Update the entries below so that each "locality" becomes "place", with every other word left as it is. Leave the pictures out of your answer.

[START]

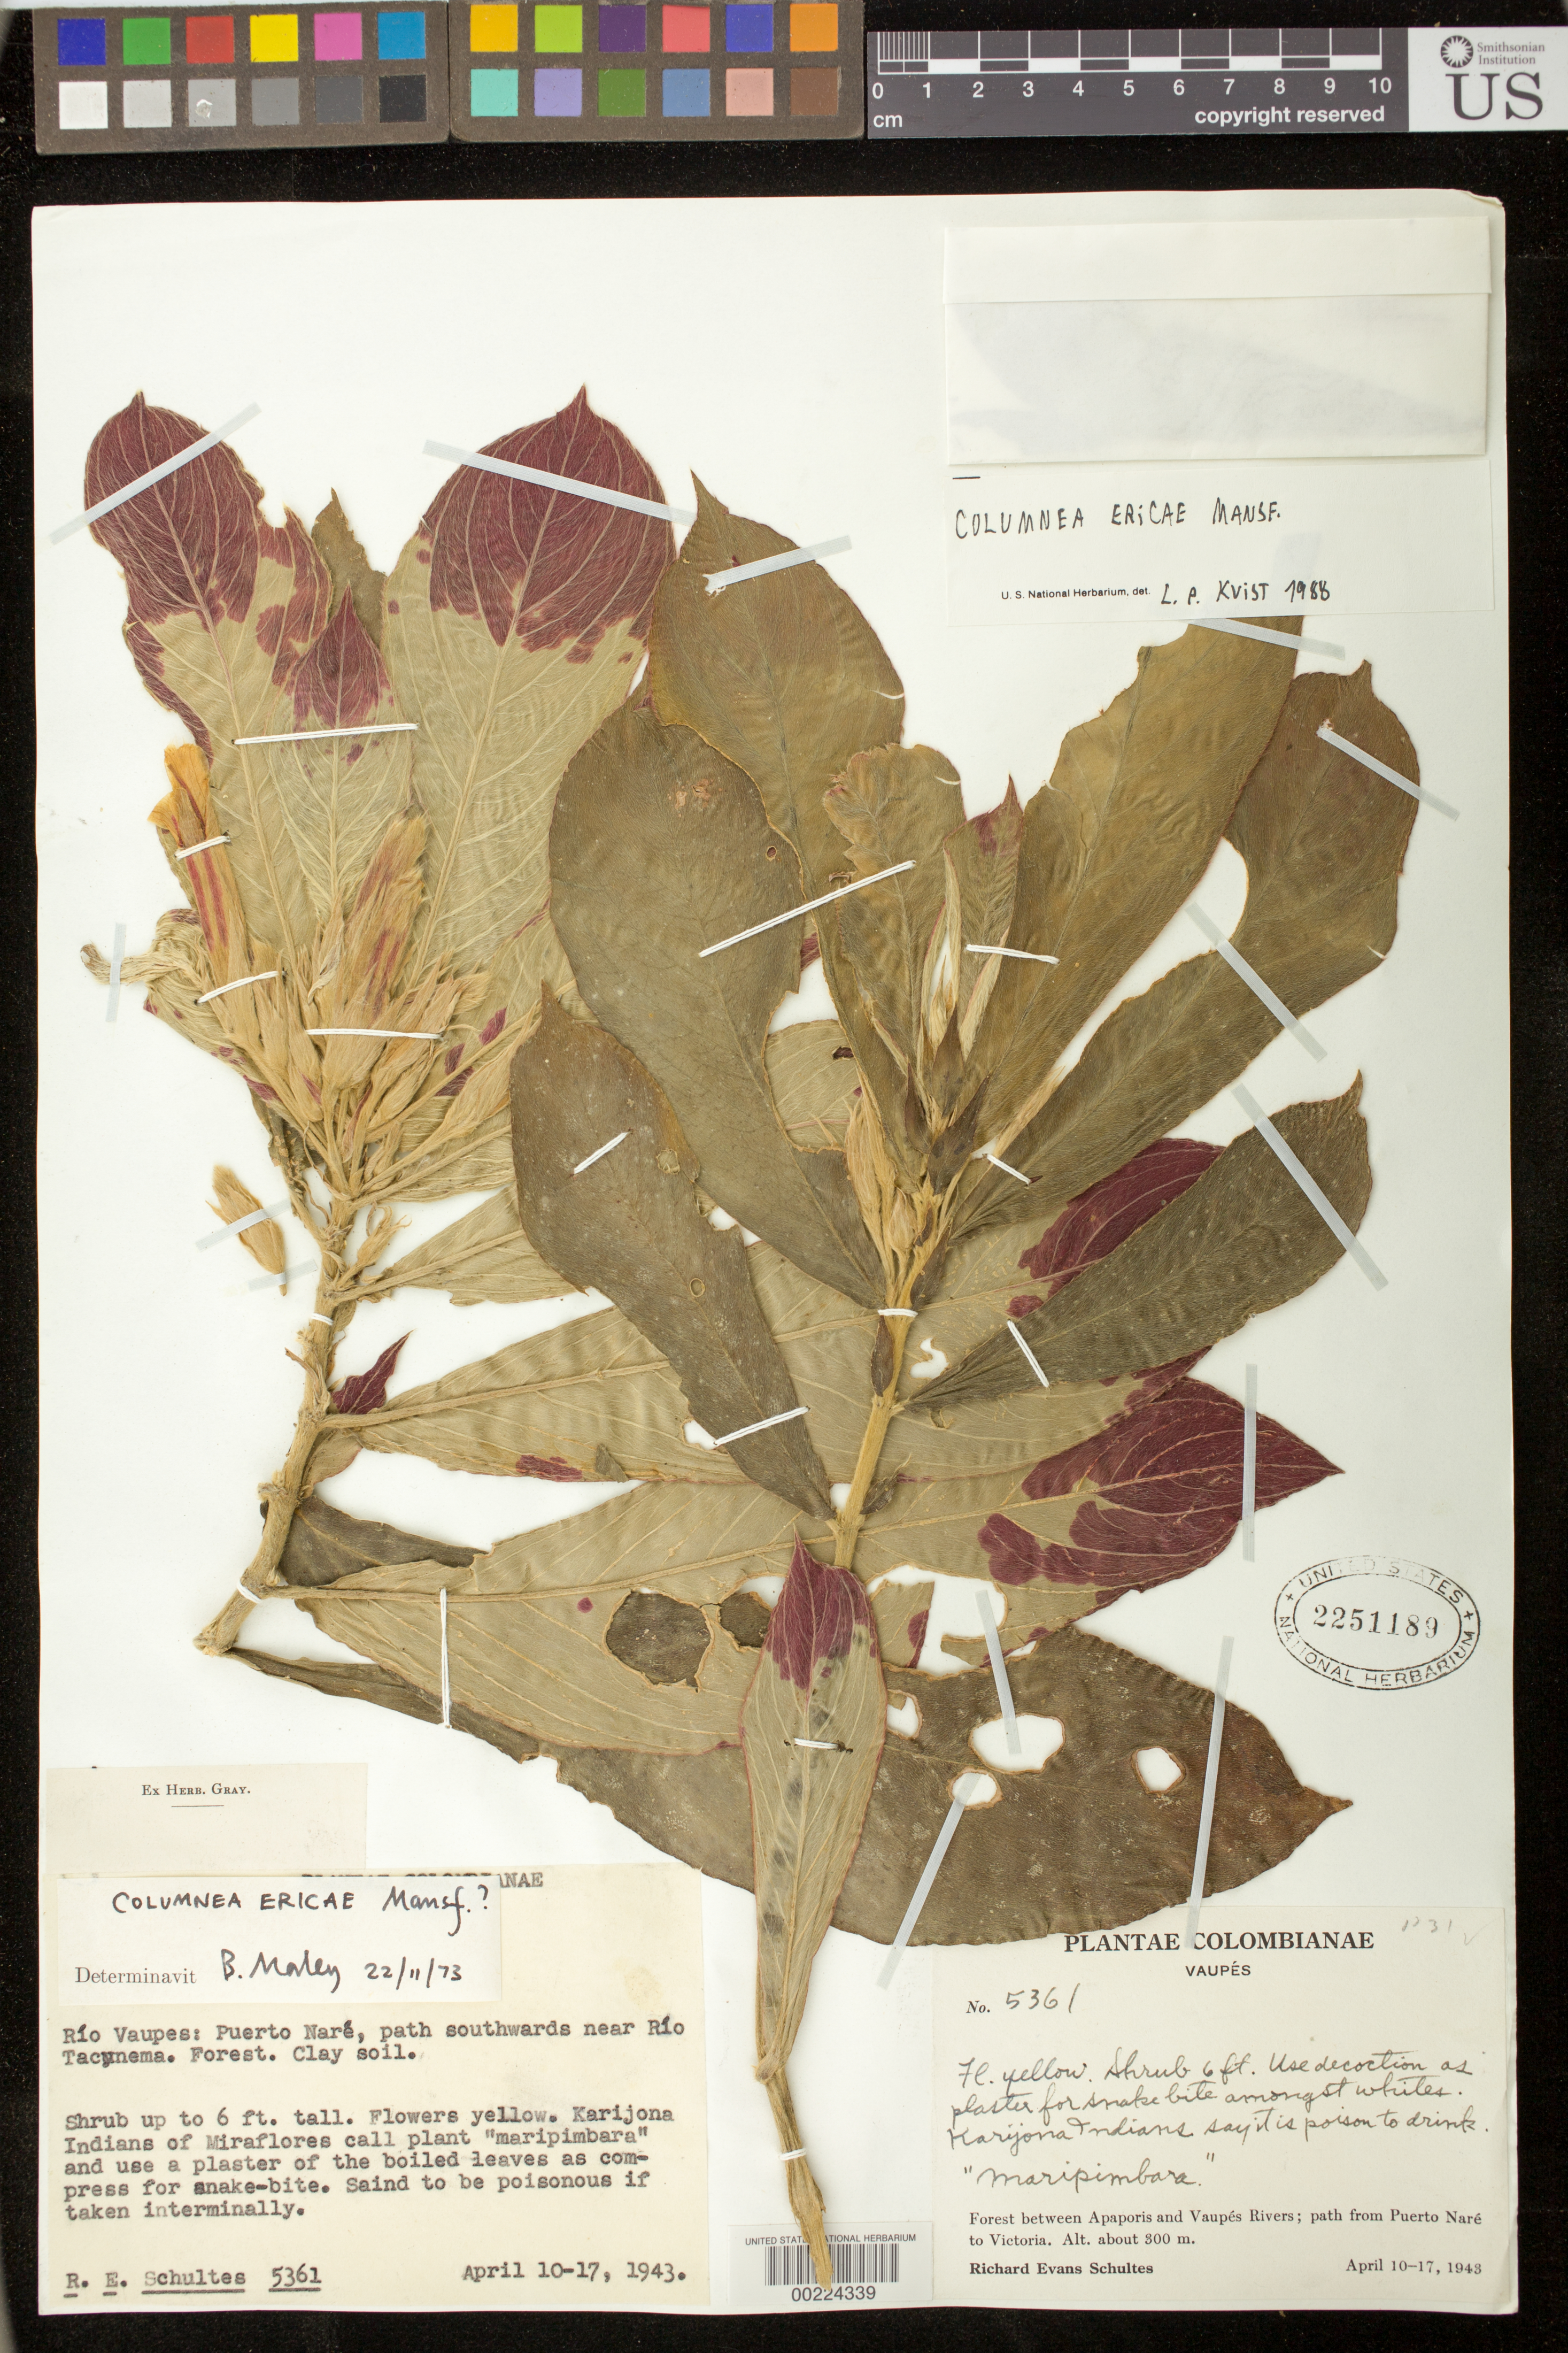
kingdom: Plantae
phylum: Tracheophyta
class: Magnoliopsida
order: Lamiales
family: Gesneriaceae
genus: Columnea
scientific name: Columnea ericae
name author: Mansf.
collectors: R. E. Schultes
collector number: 5361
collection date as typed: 10-17 Apr 1943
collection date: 1943-04-10/1943-04-17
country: Colombia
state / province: Vaupés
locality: Between Apaporis & Vaupes Rivers, path from Puerto Nare to Victoria, path southwards near Rio Tacunema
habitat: Forest, clay soil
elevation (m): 300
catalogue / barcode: US 2251189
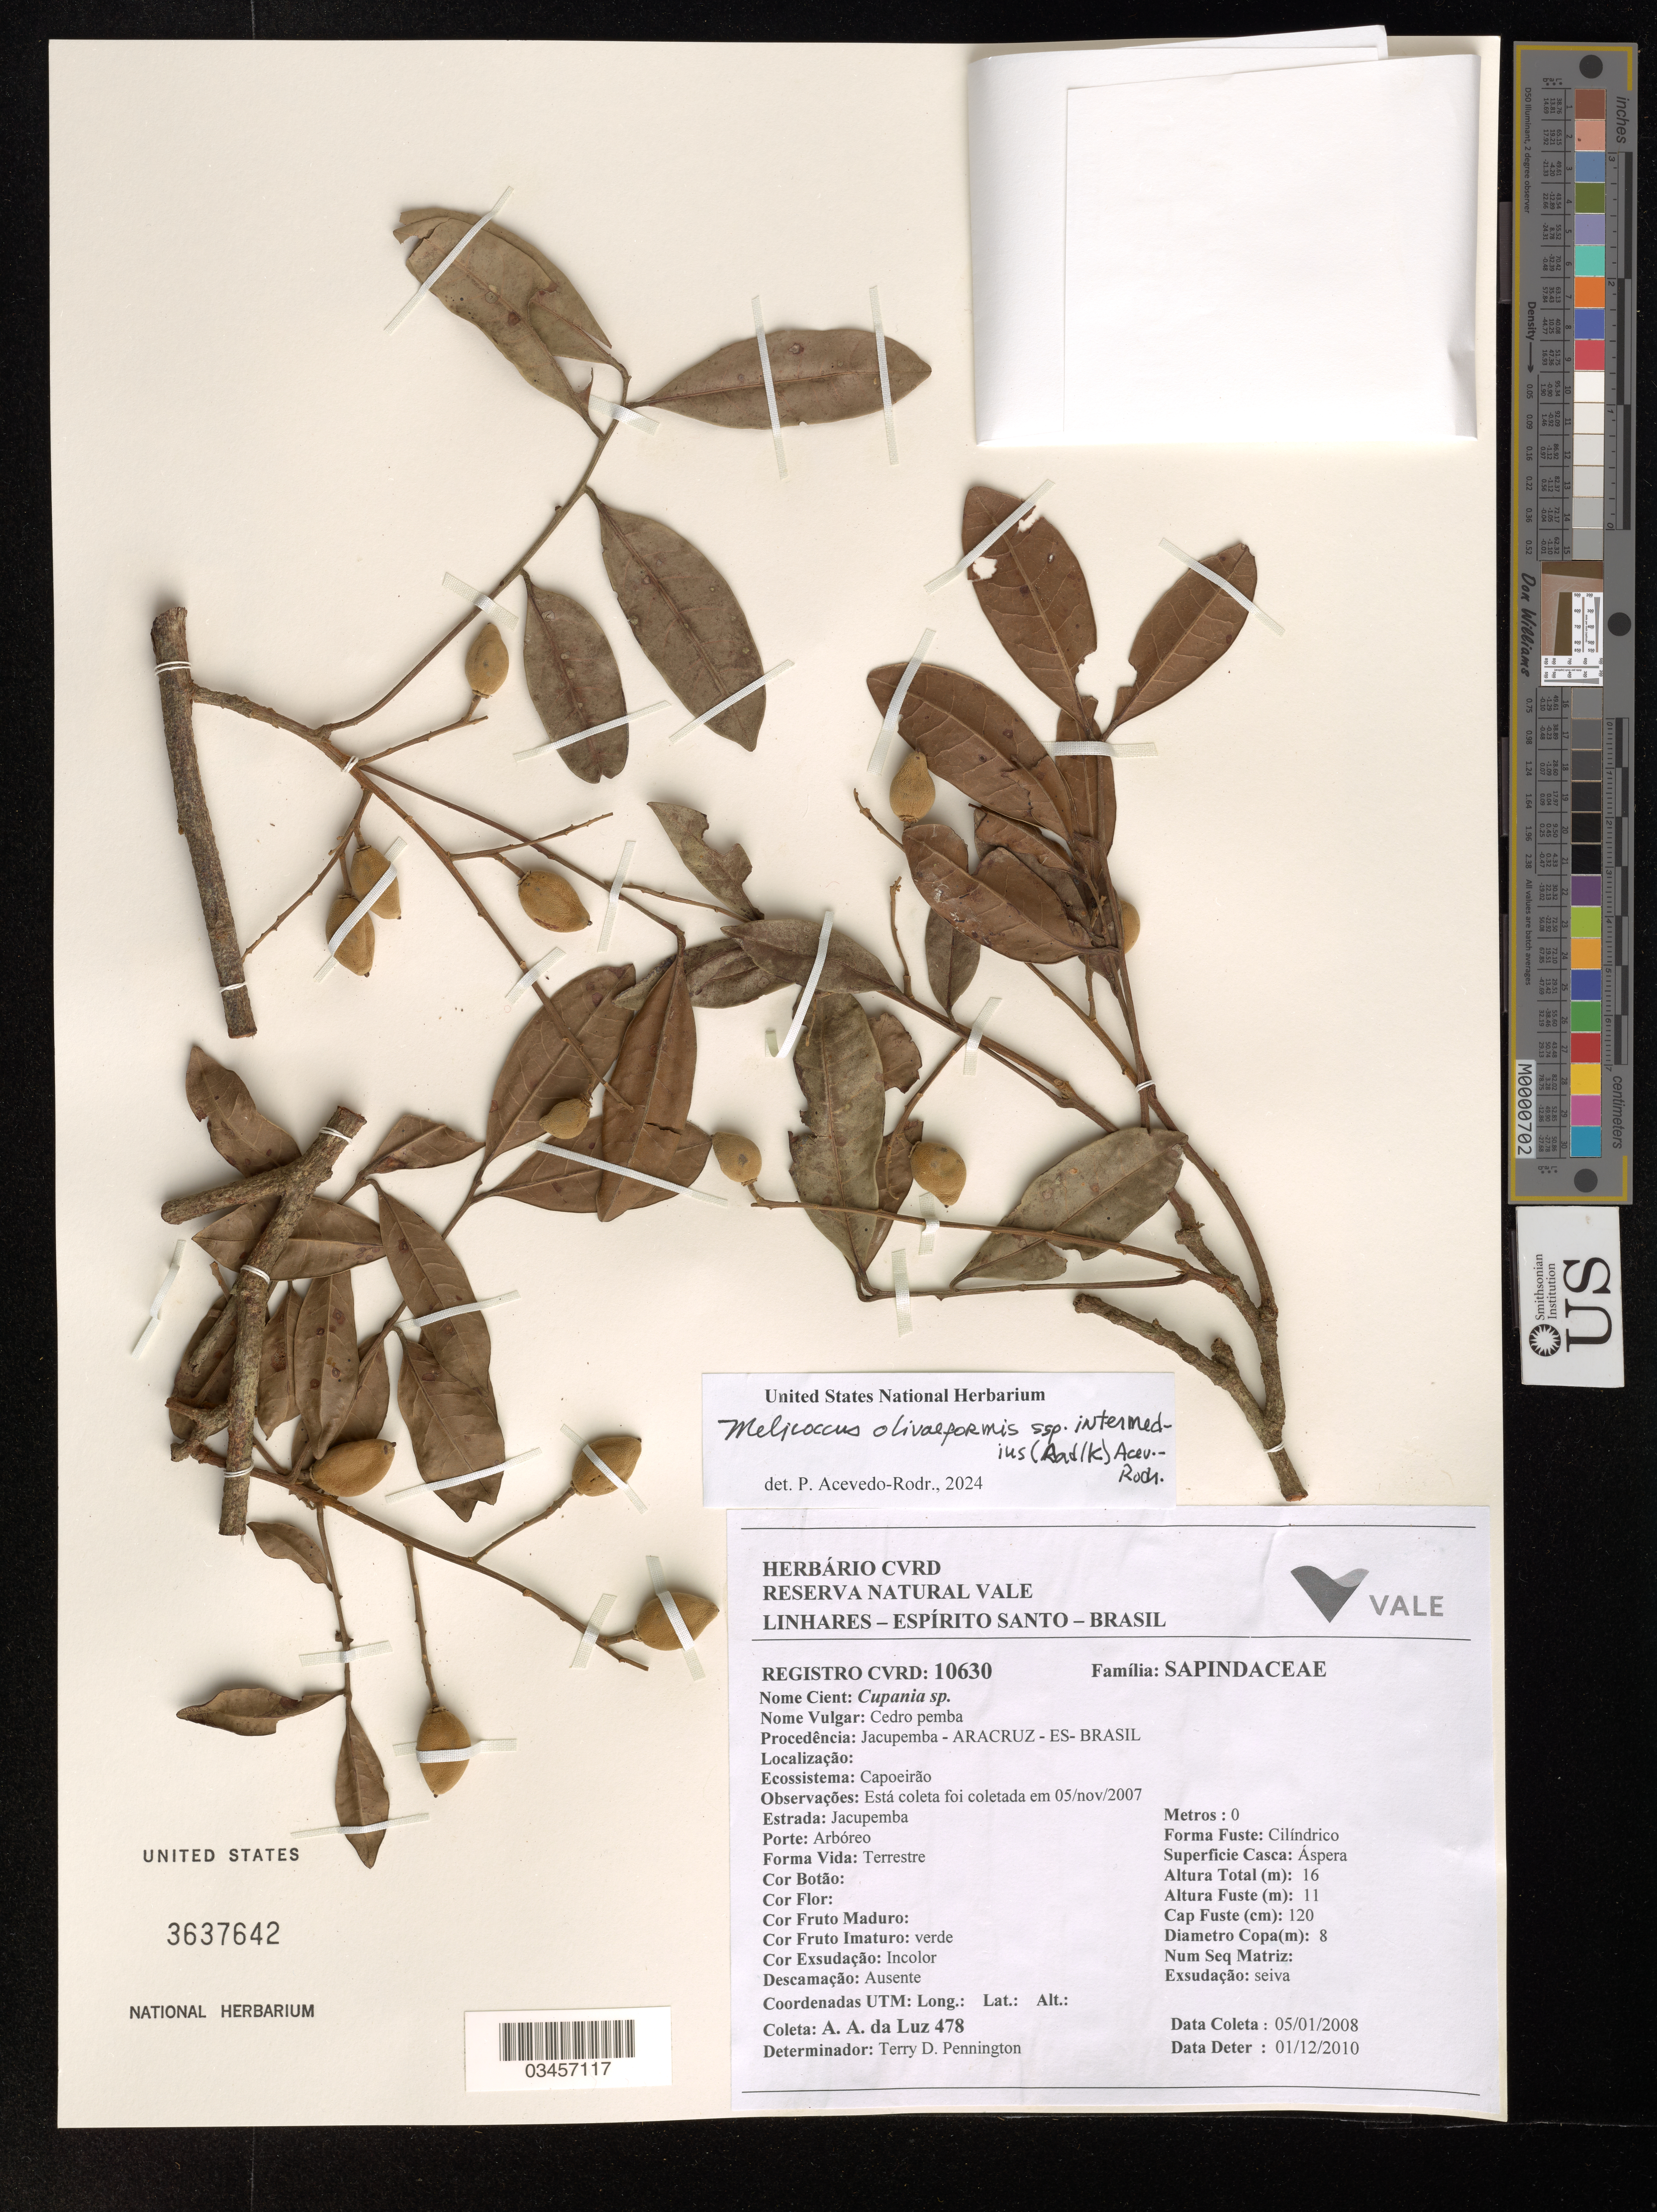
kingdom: Plantae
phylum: Tracheophyta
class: Magnoliopsida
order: Sapindales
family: Sapindaceae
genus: Melicoccus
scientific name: Melicoccus oliviformis subsp. intermedius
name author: (Radlk.) Acev.-Rodr.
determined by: Acevedo-Rodriguez, P., (US), Smithsonian Institution - National Museum of Natural History (UNITED STATES)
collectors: A. da Luz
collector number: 478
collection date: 2008-01-05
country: Brazil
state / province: Espirito Santo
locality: Linhares. Jacupemba - Aracruz. Jacupemba.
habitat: Capeirão.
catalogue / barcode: US 3637642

[END]

# [FULL OUTPUT]
kingdom: Plantae
phylum: Tracheophyta
class: Magnoliopsida
order: Lamiales
family: Gesneriaceae
genus: Columnea
scientific name: Columnea ericae
name author: Mansf.
collectors: R. E. Schultes
collector number: 5361
collection date as typed: 10-17 Apr 1943
collection date: 1943-04-10/1943-04-17
country: Colombia
state / province: Vaupés
place: Between Apaporis & Vaupes Rivers, path from Puerto Nare to Victoria, path southwards near Rio Tacunema
habitat: Forest, clay soil
elevation (m): 300
catalogue / barcode: US 2251189
kingdom: Plantae
phylum: Tracheophyta
class: Magnoliopsida
order: Sapindales
family: Sapindaceae
genus: Melicoccus
scientific name: Melicoccus oliviformis subsp. intermedius
name author: (Radlk.) Acev.-Rodr.
determined by: Acevedo-Rodriguez, P., (US), Smithsonian Institution - National Museum of Natural History (UNITED STATES)
collectors: A. da Luz
collector number: 478
collection date: 2008-01-05
country: Brazil
state / province: Espirito Santo
place: Linhares. Jacupemba - Aracruz. Jacupemba.
habitat: Capeirão.
catalogue / barcode: US 3637642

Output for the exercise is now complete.